◆ WHAT IS NEEDED
Your job is to return every line of the listing holding the string "world".
[[ RECORDS TO USE open ]]
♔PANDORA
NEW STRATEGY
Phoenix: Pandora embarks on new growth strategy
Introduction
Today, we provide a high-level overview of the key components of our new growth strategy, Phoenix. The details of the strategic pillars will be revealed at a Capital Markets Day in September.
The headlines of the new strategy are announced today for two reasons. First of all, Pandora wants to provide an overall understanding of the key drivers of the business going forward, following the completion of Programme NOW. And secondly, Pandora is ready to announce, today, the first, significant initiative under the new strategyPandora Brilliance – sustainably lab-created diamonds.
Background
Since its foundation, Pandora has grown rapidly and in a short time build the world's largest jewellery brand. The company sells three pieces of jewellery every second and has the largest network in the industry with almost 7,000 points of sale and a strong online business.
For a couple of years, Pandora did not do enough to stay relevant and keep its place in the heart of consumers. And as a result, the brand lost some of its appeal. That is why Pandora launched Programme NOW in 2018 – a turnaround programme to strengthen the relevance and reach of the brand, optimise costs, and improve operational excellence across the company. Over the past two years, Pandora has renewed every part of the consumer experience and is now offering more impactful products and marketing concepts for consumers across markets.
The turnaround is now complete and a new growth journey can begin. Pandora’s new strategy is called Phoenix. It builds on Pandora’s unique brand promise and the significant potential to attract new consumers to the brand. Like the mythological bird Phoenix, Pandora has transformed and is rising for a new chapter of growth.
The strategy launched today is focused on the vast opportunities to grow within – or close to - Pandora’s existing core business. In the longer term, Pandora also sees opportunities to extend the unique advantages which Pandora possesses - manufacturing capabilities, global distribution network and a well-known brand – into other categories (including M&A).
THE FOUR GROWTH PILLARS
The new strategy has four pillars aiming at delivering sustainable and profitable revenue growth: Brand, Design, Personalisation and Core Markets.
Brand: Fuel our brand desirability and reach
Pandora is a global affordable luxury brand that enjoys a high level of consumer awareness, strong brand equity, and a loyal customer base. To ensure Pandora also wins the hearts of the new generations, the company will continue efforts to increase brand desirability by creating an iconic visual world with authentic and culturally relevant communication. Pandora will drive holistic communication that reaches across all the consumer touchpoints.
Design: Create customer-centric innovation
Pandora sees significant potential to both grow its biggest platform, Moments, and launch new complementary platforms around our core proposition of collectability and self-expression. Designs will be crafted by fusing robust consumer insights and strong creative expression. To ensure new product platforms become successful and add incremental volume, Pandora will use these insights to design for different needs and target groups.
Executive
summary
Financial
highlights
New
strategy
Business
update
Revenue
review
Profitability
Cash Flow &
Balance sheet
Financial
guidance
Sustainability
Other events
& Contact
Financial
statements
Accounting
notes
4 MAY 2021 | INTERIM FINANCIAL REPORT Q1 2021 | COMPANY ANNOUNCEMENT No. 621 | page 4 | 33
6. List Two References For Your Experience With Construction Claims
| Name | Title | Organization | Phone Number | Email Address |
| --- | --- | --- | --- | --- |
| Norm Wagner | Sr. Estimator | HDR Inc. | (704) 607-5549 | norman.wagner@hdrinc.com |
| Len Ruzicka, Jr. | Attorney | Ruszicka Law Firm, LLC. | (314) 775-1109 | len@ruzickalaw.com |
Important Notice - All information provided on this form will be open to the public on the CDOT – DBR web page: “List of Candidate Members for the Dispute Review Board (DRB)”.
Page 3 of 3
[[ RECORDS TO USE closed ]]
◆ OUTPUT FOR THIS EXERCISE
Since its foundation, Pandora has grown rapidly and in a short time build the world's largest jewellery brand. The company sells three pieces of jewellery every second and has the largest network in the industry with almost 7,000 points of sale and a strong online business.
Pandora is a global affordable luxury brand that enjoys a high level of consumer awareness, strong brand equity, and a loyal customer base. To ensure Pandora also wins the hearts of the new generations, the company will continue efforts to increase brand desirability by creating an iconic visual world with authentic and culturally relevant communication. Pandora will drive holistic communication that reaches across all the consumer touchpoints.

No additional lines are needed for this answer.